- [INSTRUCTION]: From the line with "G04 Created by KiCad (PCBNEW (5.1.4-0-10_14))" through the line with "X115240000Y-105600000D03*", inclusive, return each line of the data below exactly and leave the rest out.

Circuit design text data
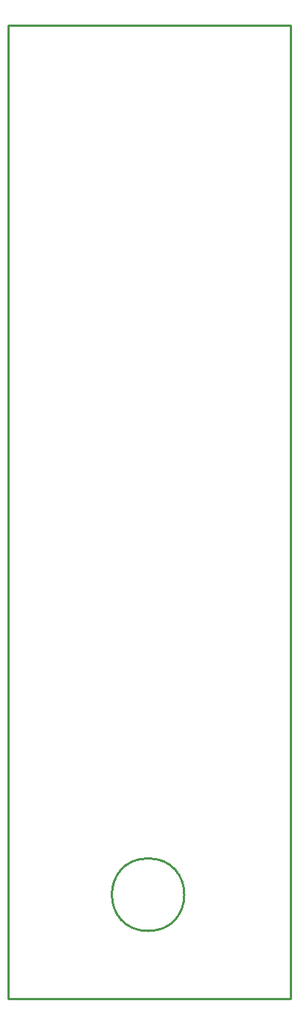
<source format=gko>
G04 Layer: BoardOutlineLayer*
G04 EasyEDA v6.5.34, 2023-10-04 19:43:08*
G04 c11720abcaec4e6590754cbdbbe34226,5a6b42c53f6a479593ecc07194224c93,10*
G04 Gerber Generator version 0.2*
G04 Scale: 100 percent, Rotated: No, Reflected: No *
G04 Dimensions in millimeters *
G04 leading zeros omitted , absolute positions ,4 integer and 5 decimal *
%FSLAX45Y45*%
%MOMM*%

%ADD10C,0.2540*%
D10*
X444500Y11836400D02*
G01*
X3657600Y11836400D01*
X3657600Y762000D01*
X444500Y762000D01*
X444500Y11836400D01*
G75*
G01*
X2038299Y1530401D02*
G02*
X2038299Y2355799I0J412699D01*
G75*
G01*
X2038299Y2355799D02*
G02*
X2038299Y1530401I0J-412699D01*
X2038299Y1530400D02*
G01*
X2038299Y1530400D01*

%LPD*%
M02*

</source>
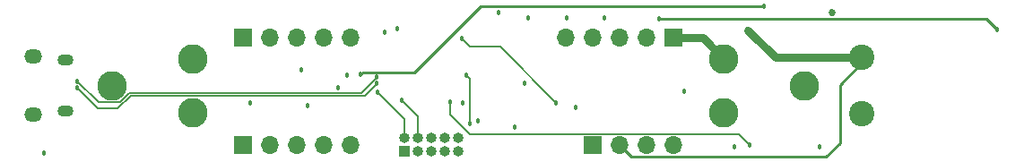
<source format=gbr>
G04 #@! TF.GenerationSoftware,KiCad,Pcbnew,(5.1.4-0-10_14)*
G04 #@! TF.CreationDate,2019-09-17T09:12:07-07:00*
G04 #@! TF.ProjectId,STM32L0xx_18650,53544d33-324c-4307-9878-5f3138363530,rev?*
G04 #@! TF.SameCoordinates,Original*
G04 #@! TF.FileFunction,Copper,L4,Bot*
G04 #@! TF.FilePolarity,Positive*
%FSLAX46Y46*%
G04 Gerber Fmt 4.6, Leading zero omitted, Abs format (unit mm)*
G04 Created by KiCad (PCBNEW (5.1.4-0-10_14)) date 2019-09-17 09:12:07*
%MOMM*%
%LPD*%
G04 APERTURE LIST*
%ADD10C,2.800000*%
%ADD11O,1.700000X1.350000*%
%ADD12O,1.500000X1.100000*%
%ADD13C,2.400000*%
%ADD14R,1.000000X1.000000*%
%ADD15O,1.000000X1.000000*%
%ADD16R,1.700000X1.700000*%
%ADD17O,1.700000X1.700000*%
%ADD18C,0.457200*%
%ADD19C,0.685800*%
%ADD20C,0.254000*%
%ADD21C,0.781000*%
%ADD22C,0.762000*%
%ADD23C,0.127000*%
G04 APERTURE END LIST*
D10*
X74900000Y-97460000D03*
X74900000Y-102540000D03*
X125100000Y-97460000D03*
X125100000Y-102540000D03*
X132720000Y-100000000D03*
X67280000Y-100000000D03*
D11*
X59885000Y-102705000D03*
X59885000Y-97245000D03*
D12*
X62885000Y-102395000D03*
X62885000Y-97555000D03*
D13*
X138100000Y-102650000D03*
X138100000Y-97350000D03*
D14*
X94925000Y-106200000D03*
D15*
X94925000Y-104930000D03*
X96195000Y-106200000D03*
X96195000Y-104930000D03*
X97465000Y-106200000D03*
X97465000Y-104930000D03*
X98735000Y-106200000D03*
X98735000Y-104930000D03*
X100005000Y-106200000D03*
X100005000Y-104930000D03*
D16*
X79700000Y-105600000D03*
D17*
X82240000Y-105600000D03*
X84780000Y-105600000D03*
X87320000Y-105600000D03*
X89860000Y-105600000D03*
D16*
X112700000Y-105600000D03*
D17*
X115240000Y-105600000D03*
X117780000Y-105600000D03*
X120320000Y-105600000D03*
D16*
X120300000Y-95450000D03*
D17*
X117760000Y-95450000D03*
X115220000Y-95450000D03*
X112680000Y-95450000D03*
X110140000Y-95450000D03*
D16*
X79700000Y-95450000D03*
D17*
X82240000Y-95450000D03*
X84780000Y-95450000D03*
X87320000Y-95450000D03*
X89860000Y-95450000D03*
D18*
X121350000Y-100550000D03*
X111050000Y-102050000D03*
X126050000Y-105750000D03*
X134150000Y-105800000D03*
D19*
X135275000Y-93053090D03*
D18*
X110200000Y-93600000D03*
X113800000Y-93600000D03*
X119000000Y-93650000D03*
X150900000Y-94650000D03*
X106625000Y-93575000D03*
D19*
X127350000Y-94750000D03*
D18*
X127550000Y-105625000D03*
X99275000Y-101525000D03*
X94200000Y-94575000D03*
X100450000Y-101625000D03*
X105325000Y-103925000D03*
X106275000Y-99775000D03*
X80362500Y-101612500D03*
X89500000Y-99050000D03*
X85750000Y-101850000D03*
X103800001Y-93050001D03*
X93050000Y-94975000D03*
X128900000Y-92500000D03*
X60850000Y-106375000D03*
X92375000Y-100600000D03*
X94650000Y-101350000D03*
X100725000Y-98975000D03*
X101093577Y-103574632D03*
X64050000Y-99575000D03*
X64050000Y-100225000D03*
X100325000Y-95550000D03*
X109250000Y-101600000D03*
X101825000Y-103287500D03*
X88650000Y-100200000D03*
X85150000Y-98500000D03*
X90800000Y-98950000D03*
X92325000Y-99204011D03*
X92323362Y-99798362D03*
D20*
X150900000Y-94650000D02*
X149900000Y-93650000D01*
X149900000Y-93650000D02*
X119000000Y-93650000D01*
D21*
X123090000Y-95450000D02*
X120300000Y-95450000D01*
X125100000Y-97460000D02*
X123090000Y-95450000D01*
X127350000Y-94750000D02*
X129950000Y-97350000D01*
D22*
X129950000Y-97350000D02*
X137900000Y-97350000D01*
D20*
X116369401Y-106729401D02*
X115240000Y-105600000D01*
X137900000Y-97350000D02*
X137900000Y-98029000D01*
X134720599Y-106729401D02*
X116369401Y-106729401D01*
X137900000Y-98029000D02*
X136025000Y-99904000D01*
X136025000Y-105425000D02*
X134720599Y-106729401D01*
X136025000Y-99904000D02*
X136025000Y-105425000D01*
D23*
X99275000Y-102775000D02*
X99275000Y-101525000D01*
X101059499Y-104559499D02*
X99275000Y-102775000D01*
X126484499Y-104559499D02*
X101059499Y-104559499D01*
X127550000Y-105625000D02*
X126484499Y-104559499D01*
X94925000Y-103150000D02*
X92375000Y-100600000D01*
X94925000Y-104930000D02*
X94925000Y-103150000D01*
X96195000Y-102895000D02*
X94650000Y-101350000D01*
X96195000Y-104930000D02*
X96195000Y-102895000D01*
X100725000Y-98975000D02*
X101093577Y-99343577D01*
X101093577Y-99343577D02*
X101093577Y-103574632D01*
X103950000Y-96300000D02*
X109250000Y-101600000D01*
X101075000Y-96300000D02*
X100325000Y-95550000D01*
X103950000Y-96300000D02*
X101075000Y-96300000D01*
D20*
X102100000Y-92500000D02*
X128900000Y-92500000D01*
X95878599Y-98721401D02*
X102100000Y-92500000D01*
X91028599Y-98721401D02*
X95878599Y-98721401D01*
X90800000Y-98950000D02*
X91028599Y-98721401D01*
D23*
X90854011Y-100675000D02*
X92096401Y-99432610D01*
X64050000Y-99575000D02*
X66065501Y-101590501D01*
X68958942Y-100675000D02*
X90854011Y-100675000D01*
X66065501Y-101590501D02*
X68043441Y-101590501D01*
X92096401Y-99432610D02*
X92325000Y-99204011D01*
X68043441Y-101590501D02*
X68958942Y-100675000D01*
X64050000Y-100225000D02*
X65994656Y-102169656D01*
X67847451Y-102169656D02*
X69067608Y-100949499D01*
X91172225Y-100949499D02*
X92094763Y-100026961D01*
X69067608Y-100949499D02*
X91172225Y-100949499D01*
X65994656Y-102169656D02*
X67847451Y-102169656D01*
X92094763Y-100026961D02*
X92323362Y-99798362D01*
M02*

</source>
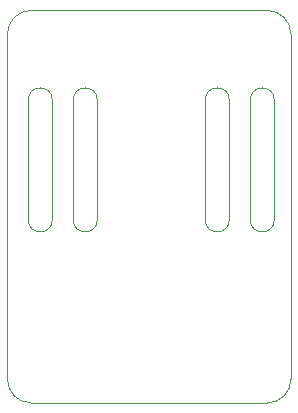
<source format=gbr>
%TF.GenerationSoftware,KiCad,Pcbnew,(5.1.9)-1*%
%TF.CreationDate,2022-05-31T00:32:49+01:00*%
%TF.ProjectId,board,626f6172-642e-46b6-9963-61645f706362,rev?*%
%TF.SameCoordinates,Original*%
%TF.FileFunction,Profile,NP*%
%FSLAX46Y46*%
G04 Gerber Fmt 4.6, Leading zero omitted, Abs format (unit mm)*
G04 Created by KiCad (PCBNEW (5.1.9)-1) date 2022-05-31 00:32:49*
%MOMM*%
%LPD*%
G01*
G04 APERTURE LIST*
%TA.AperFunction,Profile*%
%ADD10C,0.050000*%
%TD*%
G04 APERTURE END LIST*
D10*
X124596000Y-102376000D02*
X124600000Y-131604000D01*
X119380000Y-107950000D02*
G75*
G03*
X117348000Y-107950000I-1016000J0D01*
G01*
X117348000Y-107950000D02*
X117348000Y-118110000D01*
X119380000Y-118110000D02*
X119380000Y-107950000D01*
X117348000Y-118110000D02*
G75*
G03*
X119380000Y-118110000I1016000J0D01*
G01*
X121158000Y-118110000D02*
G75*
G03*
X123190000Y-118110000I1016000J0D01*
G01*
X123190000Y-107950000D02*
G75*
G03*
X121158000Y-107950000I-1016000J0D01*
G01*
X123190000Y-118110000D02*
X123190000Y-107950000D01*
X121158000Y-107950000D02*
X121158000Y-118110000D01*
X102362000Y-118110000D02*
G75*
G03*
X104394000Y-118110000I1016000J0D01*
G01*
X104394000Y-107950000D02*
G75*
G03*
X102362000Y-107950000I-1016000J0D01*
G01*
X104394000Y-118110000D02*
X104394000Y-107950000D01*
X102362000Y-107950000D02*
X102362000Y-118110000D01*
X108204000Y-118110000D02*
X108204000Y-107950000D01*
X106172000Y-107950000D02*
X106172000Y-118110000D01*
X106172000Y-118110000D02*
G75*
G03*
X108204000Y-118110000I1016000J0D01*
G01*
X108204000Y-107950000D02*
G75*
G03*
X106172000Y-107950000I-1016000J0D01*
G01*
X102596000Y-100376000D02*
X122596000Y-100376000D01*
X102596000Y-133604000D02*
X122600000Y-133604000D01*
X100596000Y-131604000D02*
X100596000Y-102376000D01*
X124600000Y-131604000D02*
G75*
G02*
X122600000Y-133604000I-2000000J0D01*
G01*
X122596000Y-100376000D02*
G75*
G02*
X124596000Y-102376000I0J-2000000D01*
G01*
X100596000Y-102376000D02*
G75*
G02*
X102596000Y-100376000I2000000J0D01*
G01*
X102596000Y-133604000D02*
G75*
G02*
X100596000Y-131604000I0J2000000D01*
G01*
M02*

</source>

- [OUTPUT FOR THIS EXERCISE]:
G04 Created by KiCad (PCBNEW (5.1.4-0-10_14)) date 2019-09-17 09:12:07*
%MOMM*%
%LPD*%
G04 APERTURE LIST*
%ADD10C,2.800000*%
%ADD11O,1.700000X1.350000*%
%ADD12O,1.500000X1.100000*%
%ADD13C,2.400000*%
%ADD14R,1.000000X1.000000*%
%ADD15O,1.000000X1.000000*%
%ADD16R,1.700000X1.700000*%
%ADD17O,1.700000X1.700000*%
%ADD18C,0.457200*%
%ADD19C,0.685800*%
%ADD20C,0.254000*%
%ADD21C,0.781000*%
%ADD22C,0.762000*%
%ADD23C,0.127000*%
G04 APERTURE END LIST*
D10*
X74900000Y-97460000D03*
X74900000Y-102540000D03*
X125100000Y-97460000D03*
X125100000Y-102540000D03*
X132720000Y-100000000D03*
X67280000Y-100000000D03*
D11*
X59885000Y-102705000D03*
X59885000Y-97245000D03*
D12*
X62885000Y-102395000D03*
X62885000Y-97555000D03*
D13*
X138100000Y-102650000D03*
X138100000Y-97350000D03*
D14*
X94925000Y-106200000D03*
D15*
X94925000Y-104930000D03*
X96195000Y-106200000D03*
X96195000Y-104930000D03*
X97465000Y-106200000D03*
X97465000Y-104930000D03*
X98735000Y-106200000D03*
X98735000Y-104930000D03*
X100005000Y-106200000D03*
X100005000Y-104930000D03*
D16*
X79700000Y-105600000D03*
D17*
X82240000Y-105600000D03*
X84780000Y-105600000D03*
X87320000Y-105600000D03*
X89860000Y-105600000D03*
D16*
X112700000Y-105600000D03*
D17*
X115240000Y-105600000D03*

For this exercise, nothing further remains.